On May 26, Bitcoin (BTC) experienced a sudden increase in value when US macroeconomic data was released that showed a rise in Personal Consumption Expenditures (PCE) since October 2022. The pairing of BTC/USD climbed to nearly $27,000 on Bitstamp as a result. This reading was expected to be a challenge for risk assets, including cryptocurrency, as it suggests that inflation remains persistent and may require further financial tightening to control it. The Kobeissi Letter, a financial commentary resource, responded by stating that this was a significant setback to the Federal Reserve’s fight against inflation.

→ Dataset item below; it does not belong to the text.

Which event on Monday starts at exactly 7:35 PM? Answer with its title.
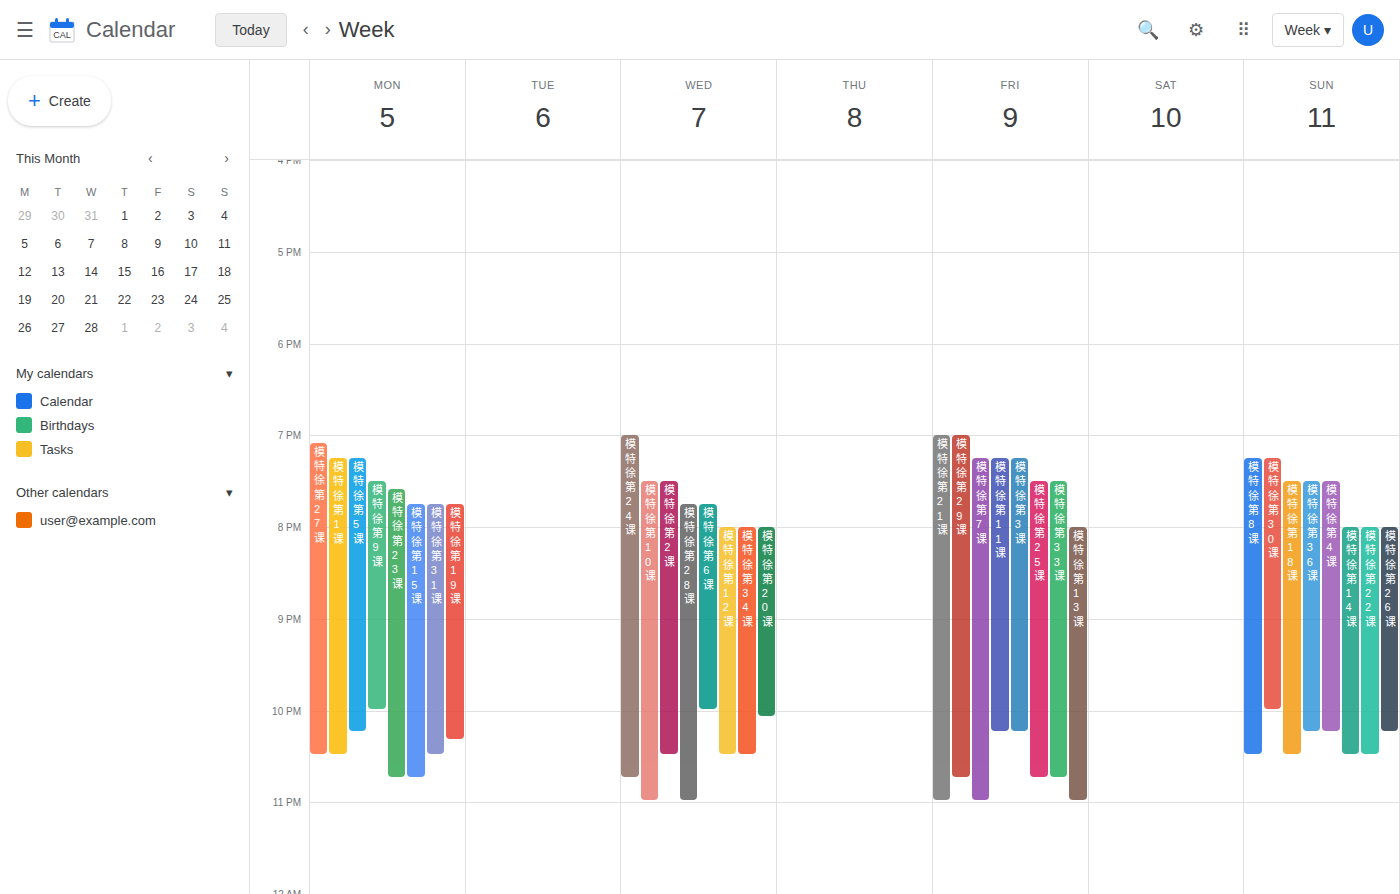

They also noted that expectations for interest rate hikes from the Federal Reserve were “shifting rapidly” due to the PCE event.

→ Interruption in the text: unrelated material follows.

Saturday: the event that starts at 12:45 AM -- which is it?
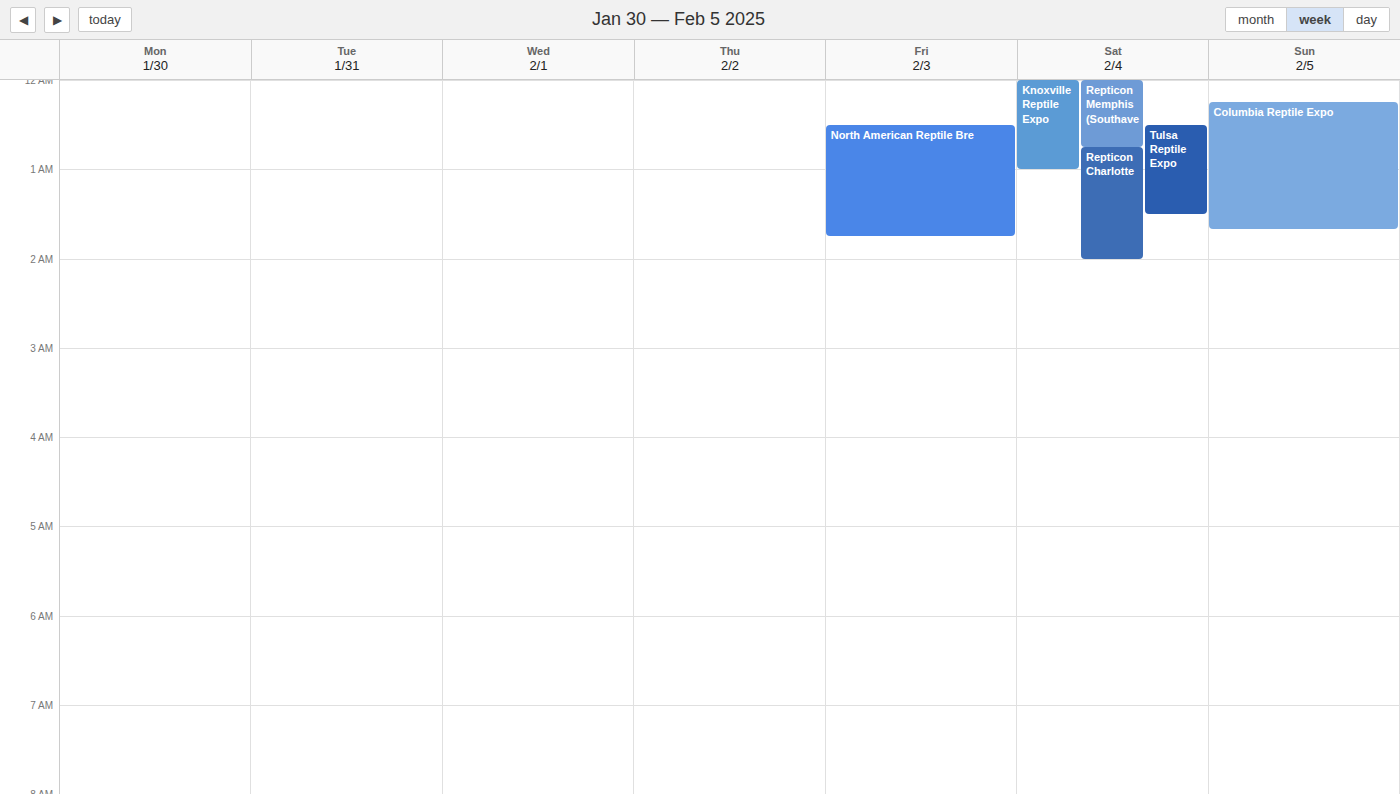
"Repticon Charlotte"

Relief for traders as Biden administration nears debt ceiling deal

Traders breathed a sigh of relief when it was announced that the Biden administration was nearing a deal on the debt ceiling, with the deadline only a few days away. The S&P 500 and the Nasdaq Composite Index both rose 1% and 1.65%, respectively, at the time of writing.

Potential for upside continuation

Michaël van de Poppe, founder and CEO of trading firm Eight, noted that Bitcoin may continue to increase in value. He commented on the day’s price action, stating, “That’s step one for Bitcoin, as we reclaim $26,600 and are looking for continuation towards the range highs.” He also cautioned that PCE was “not a great sign” for risk assets and noted the knee-jerk reaction for the United States dollar strength, which is traditionally inversely correlated with cryptocurrency. The US Dollar Index (DXY) hit 104.4 on the day, its highest levels since March 17. Popular trader Justin Bennett wrote in a dedicated forecast that “some consolidation following this month’s rally would be healthy for the dollar. But a daily and weekly close above 104.20 opens up 105.00 early next week. The only thing that would turn me bearish on the DXY is a daily close below 103.50.”

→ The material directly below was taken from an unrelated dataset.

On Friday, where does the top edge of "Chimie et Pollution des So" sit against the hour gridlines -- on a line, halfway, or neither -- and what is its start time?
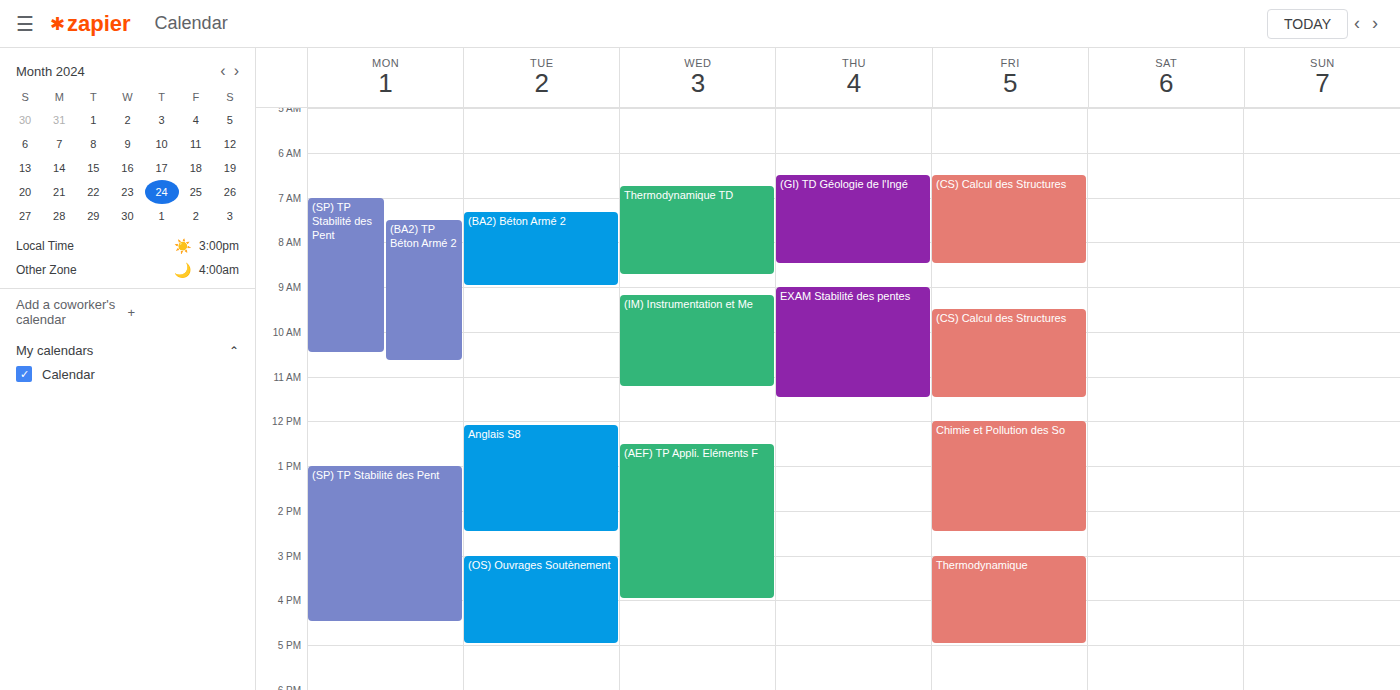
12:00 PM -- exactly on the 12 PM line.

The PCE gains were relative, and according to financial commentator Tedtalksmacro, the US PCE data came in above analyst expectations. However, on a 3-month annualised basis, core PCE printed sharply lower, down to 4.2%. This news provided relief for traders, even though it implied that inflation remains high and may require further financial tightening. CME Group’s FedWatch Tool showed that the market now narrowly favors a fresh hike in June, whereas before, it was more than 80% certain that a pause would occur.